Este poema foi publicado pela primeira vez na revista Noigandres Nº 4, e, novamente, no Nº 5 da mesma revista e com ele promovi, com o público de Tokyo, a “leitura” das suas cinco linhas nas quais predomina a palavra rua (14 vezes no singular e uma vez no plural) vis-à-vis a palavra sol, presente apenas 4 vezes. Dividi o público em quatro grupos que começavam a “ler” independentemente um dos outros. No final da “leitura”, os grupos repetiam a palavra ruas o quanto quisessem ou até que lhes fosse dado um sinal para parar. Parecia que fora criado um mini filme de um lugar qualquer onde, no início, o sol iluminava as ruas e que, no final, faltando o sol, ficavam apenas as ruas, no escuro.
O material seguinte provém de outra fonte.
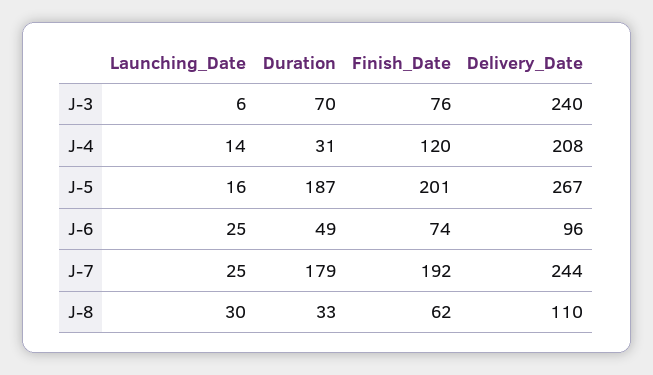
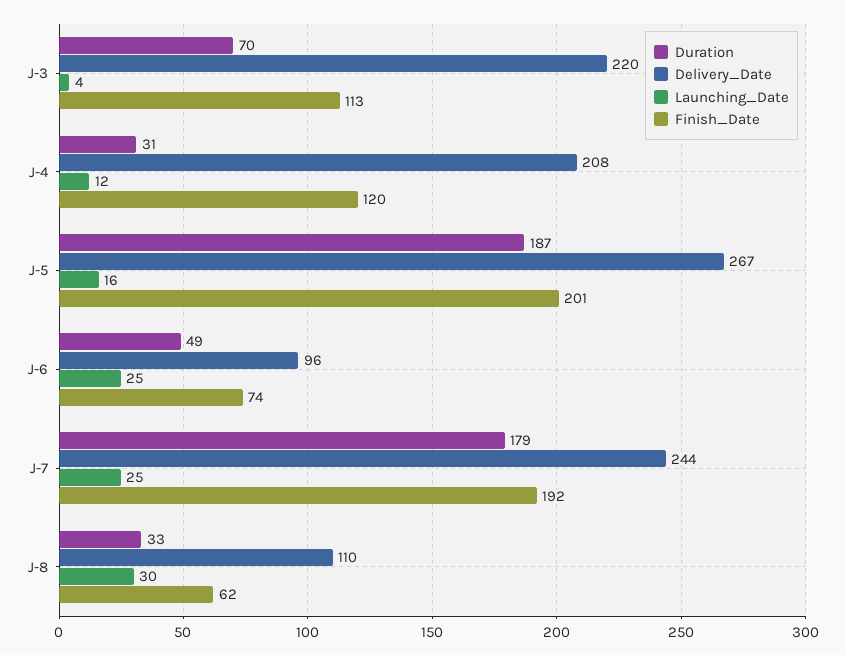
  {
    "Launching_Date": {
-     "J-3": 6,
+     "J-3": 4,
-     "J-4": 14,
+     "J-4": 12,
      "J-5": 16,
      "J-6": 25,
      "J-7": 25,
      "J-8": 30
    },
    "Duration": {
      "J-3": 70,
      "J-4": 31,
      "J-5": 187,
      "J-6": 49,
      "J-7": 179,
      "J-8": 33
    },
    "Finish_Date": {
-     "J-3": 76,
+     "J-3": 113,
      "J-4": 120,
      "J-5": 201,
      "J-6": 74,
      "J-7": 192,
      "J-8": 62
    },
    "Delivery_Date": {
-     "J-3": 240,
+     "J-3": 220,
      "J-4": 208,
      "J-5": 267,
      "J-6": 96,
      "J-7": 244,
      "J-8": 110
    }
  }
Convém notar que, desde o início do poema, como prenúncio do final, na primeira, segunda e terceira linhas bem como na passagem da terceira para a quarta linha, surge a palavra rua no plural, quando na junção de si mesma com a primeira letra de sol. O curioso é que comparando com o modo como terminava a “leitura” da partitura de “vento/folha” o de “rua/sol” entusiasmava mais os participantes que davam mais potência às suas vozes. Registre-se que, assim como em “vento/folha”, nenhuma orientação foi dada ao público quanto à intensidade, agógica, etc. O público agindo espontaneamente criou muita coisa, mais do que o esperado.

 

 

[i] Em música, na técnica do contraponto, usa-se a expressão caranguejo quando se toca uma melodia ou frase musical de fim para o princípio.

[ii] Cânone ou cânon é um gênero musical em que uma mesma melodia é tocada ou cantada por vozes diferentes com uma defasagem temporal, sobrepondo as vozes e gerando uma polifonia.

[iii] \no japonês romanizado existem apenas as sílabas Tsu. Shi e chi (lê-se ti).